The stock traded higher Monday on the news. The company currently sports a market valuation of roughly $970 billion. Musk owned about 20% of the company’s shares as of Dec. 31, the company said in a late-April securities filing.
Tesla said its latest pay package would have been valued around $23.7 billion based on the company’s closing stock price on Friday, had approvals been obtained. The underlying shares were worth about $29.1 billion at Friday’s closing price, but Musk would have to pay $2.2 billion at vesting under the award’s terms. The company reduced the valuation by about $3 billion to reflect restrictions on the award, including the two-year vesting period.
Musk won’t receive the new Tesla award if the company wins a case before the Delaware Supreme Court and he is subsequently able to exercise $50 billion in options he received in 2018. The company is appealing an earlier Chancery Court decision invalidating that pay package.

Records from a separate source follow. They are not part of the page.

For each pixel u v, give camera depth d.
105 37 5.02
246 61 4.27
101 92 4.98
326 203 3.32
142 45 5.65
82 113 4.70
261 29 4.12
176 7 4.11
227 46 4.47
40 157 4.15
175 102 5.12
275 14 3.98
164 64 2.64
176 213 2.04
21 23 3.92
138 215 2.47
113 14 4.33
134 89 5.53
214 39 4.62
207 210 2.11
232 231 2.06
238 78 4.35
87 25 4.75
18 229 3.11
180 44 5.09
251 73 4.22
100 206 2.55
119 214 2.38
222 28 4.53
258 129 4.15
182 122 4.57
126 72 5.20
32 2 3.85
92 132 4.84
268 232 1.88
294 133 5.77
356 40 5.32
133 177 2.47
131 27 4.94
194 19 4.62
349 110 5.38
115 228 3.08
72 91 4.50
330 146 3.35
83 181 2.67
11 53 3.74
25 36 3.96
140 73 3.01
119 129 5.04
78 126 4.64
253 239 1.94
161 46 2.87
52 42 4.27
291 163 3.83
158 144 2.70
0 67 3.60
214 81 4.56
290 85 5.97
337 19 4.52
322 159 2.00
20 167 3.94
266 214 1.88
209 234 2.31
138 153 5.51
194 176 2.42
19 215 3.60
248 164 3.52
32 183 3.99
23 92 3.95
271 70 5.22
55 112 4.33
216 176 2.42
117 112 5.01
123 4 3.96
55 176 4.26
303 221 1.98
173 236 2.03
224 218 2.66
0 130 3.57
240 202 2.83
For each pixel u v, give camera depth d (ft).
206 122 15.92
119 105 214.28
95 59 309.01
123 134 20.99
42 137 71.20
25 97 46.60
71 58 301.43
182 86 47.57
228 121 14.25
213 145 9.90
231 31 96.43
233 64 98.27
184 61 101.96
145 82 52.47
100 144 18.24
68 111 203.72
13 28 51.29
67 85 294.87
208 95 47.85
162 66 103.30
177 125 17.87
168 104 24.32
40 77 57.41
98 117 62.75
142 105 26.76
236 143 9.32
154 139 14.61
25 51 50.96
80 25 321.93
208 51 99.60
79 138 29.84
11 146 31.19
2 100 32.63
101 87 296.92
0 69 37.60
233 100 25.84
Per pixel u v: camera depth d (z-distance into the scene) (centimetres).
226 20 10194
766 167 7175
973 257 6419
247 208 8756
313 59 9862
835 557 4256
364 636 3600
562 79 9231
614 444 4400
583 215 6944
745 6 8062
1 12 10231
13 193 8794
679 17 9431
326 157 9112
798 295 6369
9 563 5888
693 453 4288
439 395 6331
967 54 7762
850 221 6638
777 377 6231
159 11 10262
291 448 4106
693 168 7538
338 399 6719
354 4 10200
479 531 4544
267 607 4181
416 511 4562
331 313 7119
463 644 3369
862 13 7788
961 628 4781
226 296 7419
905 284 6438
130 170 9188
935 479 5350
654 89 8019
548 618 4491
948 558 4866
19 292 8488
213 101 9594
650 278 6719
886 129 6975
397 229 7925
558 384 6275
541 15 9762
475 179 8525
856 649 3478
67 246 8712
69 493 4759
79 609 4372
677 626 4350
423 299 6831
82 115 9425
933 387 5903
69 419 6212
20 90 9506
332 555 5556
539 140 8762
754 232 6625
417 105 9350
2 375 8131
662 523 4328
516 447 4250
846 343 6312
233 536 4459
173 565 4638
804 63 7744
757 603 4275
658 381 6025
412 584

“We are confident that this award will incentivize Elon to remain at Tesla,” board members Robyn Denholm and Kathleen Wilson-Thompson said in a statement on X, the social-media platform owned by Musk.
Tesla also hinted at more developments to come in Musk’s pay. In a letter to shareholders, the two directors, serving as a special board committee, said it “continues our work to address a longer-term CEO compensation strategy,” with plans to put it to a shareholder vote at the company’s Nov. 6 annual meeting.
The directors acknowledged that Musk’s time is divided between several companies and Tesla needed to provide him with an incentive to stay focused on the EV maker.
“To be clear, losing Elon would not only mean the loss of his talents but also the loss of a leader who is a magnet for hiring and retaining talent at Tesla,” the directors wrote.
The letter pointed to the company’s market-capitalization gains following Musk’s 2018 pay package, which it said “resulted in a $2.3 billion stock-based compensation charge to Tesla but brought about $735 billion of increased market capitalization.”
In its decision invalidating that pay package, the Delaware Chancery Court called Tesla’s process for devising and awarding it “deeply flawed,” citing close ties between Musk and company directors and other factors. It isn’t clear when the Delaware Supreme Court might decide Tesla’s appeal, and no hearing date has been set.
At the company’s tentative valuation, the new stock award would outstrip most or all pay packages for CEOs at publicly traded companies, retaining the distinction Musk gained in 2018 as the highest-paid chief on record.
Equity awards can grow to be significantly larger than their initial valuations, in large part based on changes in the underlying share price, drawing a contrast between the cost of the compensation to the company and the value of what the executive eventually receives.
Tesla said it wouldn’t record compensation expense for the award on its financial statements, arguing that it doesn’t expect the conditions will be found “probable of being met.” It said it would re-evaluate at least quarterly and recognize the expense if it concludes the award is likely to be met, including after the two-year vesting period.